There’s group for betrayed partners to focus on their own healing. But this book may be what your looking for.
I feel for you. Even in age difference and all our stories are very similar
(23F)My PA(28M) and I are both seeing CSATs, certified sex addiction therapists
Which can be found: IITAP Search
I’ve been with mine six months and things have only gotten marginally better.. it’s soo exhausting
I’d recommend looking into the term DARVO
You’re experiencing betrayal trauma.
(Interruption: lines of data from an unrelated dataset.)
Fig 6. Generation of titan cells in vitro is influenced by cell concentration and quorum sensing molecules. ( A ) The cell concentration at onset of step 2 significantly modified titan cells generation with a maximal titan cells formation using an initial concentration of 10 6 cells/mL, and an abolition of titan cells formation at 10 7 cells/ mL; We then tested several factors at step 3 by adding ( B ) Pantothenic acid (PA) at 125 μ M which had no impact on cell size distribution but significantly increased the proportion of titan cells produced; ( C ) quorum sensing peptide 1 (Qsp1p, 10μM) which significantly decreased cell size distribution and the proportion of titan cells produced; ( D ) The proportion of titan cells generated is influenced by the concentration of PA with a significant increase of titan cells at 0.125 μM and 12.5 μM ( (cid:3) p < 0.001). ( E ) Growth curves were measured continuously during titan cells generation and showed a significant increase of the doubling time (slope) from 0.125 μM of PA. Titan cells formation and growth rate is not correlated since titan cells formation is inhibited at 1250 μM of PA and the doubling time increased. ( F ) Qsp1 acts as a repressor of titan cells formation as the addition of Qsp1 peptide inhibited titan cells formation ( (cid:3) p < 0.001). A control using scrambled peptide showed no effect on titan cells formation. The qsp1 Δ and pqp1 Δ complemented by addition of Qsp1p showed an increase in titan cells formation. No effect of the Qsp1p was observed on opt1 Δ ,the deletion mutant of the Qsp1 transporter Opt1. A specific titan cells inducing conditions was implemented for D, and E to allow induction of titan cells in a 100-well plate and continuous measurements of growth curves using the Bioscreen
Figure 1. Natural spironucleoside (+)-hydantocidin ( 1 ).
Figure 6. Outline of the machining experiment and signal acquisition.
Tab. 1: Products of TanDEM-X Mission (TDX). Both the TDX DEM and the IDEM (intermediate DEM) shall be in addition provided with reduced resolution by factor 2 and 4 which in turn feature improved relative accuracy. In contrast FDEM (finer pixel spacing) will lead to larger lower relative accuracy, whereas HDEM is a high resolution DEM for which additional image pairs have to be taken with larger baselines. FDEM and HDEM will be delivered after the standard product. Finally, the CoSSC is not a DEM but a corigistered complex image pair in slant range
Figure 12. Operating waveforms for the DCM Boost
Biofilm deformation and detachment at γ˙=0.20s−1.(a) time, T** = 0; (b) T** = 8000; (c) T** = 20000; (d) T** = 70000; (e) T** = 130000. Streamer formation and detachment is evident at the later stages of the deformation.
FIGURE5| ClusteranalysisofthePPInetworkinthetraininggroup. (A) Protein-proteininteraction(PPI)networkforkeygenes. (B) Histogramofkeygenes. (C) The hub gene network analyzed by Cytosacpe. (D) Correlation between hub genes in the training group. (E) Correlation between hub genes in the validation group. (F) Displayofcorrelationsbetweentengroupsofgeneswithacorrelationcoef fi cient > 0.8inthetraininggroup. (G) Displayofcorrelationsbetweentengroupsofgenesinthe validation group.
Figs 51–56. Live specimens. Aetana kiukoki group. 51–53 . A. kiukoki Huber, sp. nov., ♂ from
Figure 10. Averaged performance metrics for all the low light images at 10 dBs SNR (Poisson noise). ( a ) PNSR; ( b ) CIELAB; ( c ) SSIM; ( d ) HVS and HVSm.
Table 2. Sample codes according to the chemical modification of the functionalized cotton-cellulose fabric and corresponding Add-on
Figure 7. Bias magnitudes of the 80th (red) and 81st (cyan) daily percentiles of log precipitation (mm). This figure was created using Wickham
My therapist said the snooping & asking for reassurance of no relapse is all safety seeking behavior — a trauma response
Addicts lie, manipulate, gaslight, blame shift, play the victim
Please recognize you’re in a highly emotionally abusive relationship
This big dark PA cloud will consume you and your relationship — it already has
He is not meeting your needs and you are a person who is deserving to have their needs met
Please center yourself in this and give yourself the love you’re deserving
I know you have this vision of him and who he is / was suppose to be. I know in that vision he was not treating you the way he is now. That needs acknowledging
Prodependence: Moving Beyond Codependency https://www.amazon.com/dp/075732035X/ref=cm_sw_r_cp_api_glc_i_.FN1FbP4TDQ8A
Out of the Doghouse: A Step-by-Step Relationship-Saving Guide for Men Caught Cheating https://www.amazon.com/dp/0757319211/ref=cm_sw_r_cp_api_glc_i_6JN1FbK7GM1G4?_encoding=UTF8&psc=1
You can’t do this hard work for him. He has to want it more than anything.
You have your own hard work to do on yourself. Giving your time, knowledge production, and labor to his issues takes away from your personal growth.
I believe in you. I believe in your needs being met and receiving the love and attention you deserve — without begging for it.